■ **EXERCISE INSTRUCTIONS**
Render the material from the line containing "What is the sum" through the line containing "What is the difference" as a numbered list, leaving out any blank lines.

■ **DATA PROVIDED**
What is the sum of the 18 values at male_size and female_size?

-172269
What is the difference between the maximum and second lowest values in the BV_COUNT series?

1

--

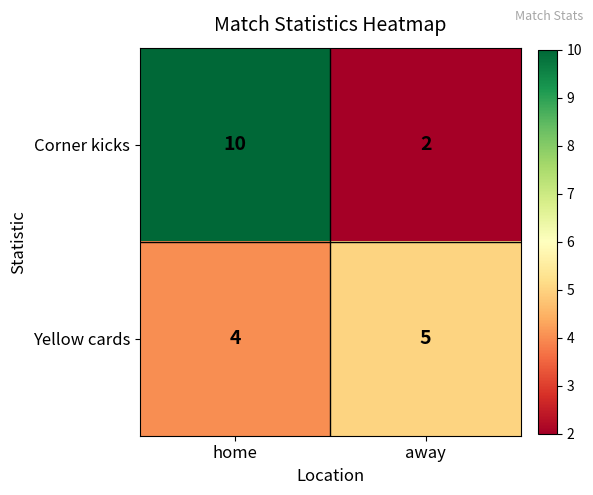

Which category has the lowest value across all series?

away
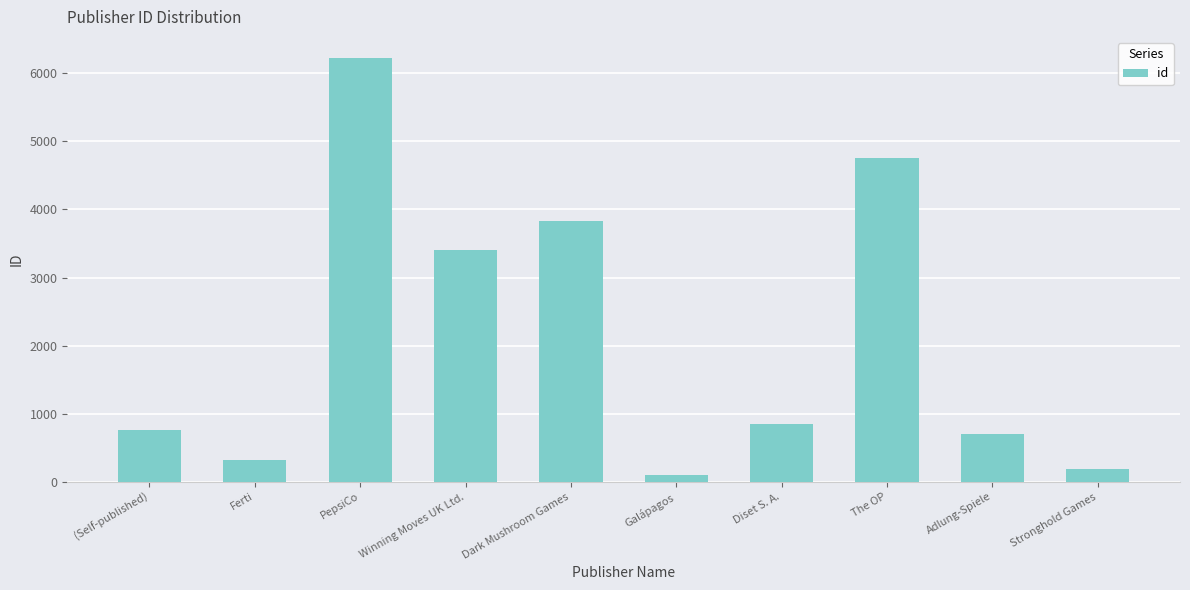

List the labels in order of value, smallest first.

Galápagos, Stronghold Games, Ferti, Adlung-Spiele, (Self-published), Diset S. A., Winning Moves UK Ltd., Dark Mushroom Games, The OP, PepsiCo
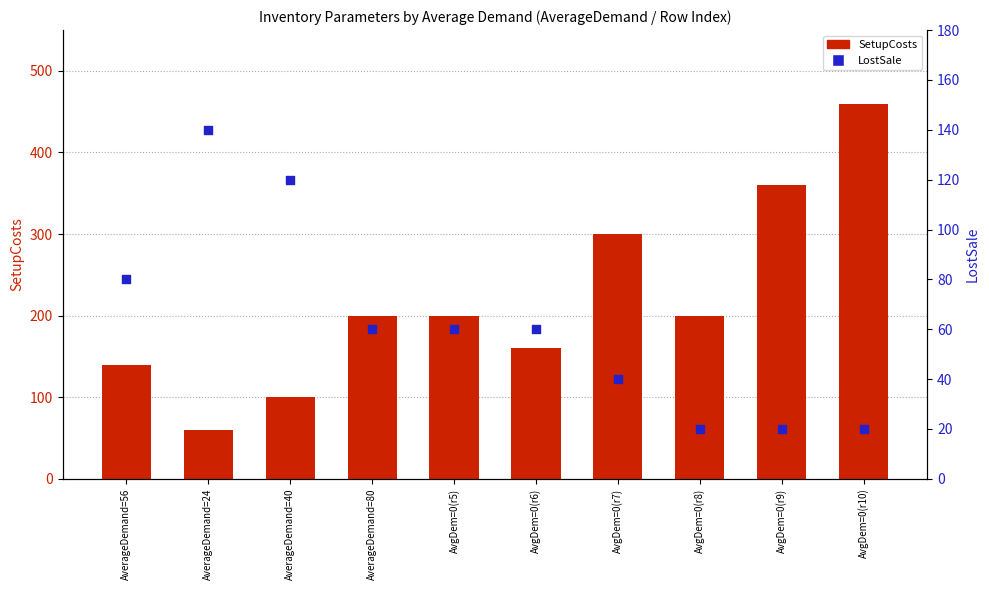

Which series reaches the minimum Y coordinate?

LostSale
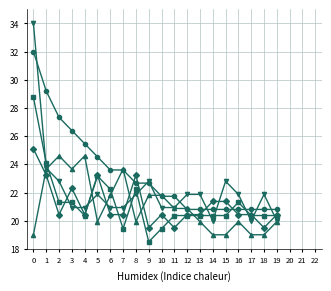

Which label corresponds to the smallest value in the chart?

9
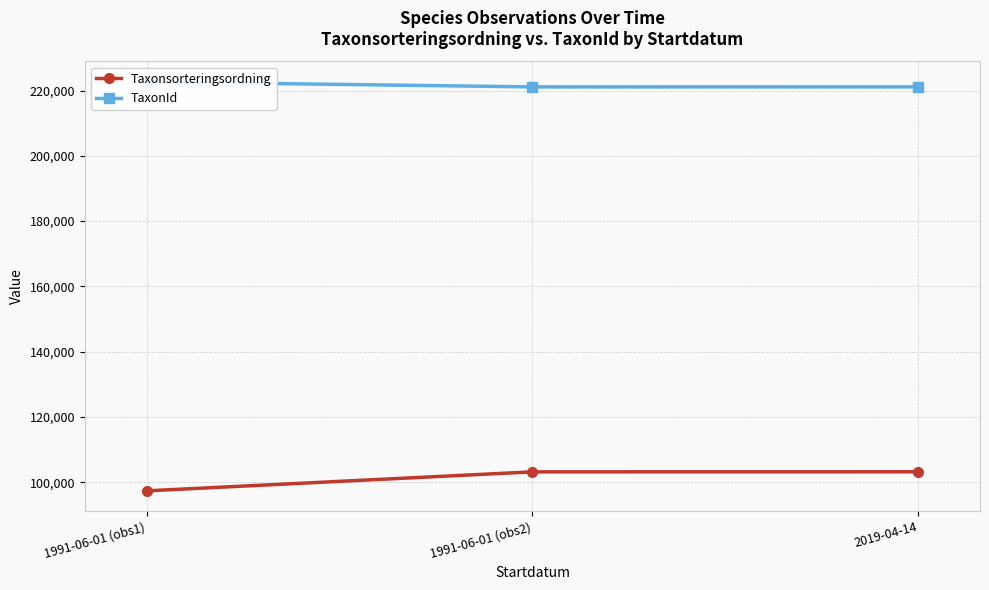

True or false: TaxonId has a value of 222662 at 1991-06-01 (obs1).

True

■ **ANSWER AREA**
1. What is the sum of the 18 values at male_size and female_size?
2. -172269
3. What is the difference between the maximum and second lowest values in the BV_COUNT series?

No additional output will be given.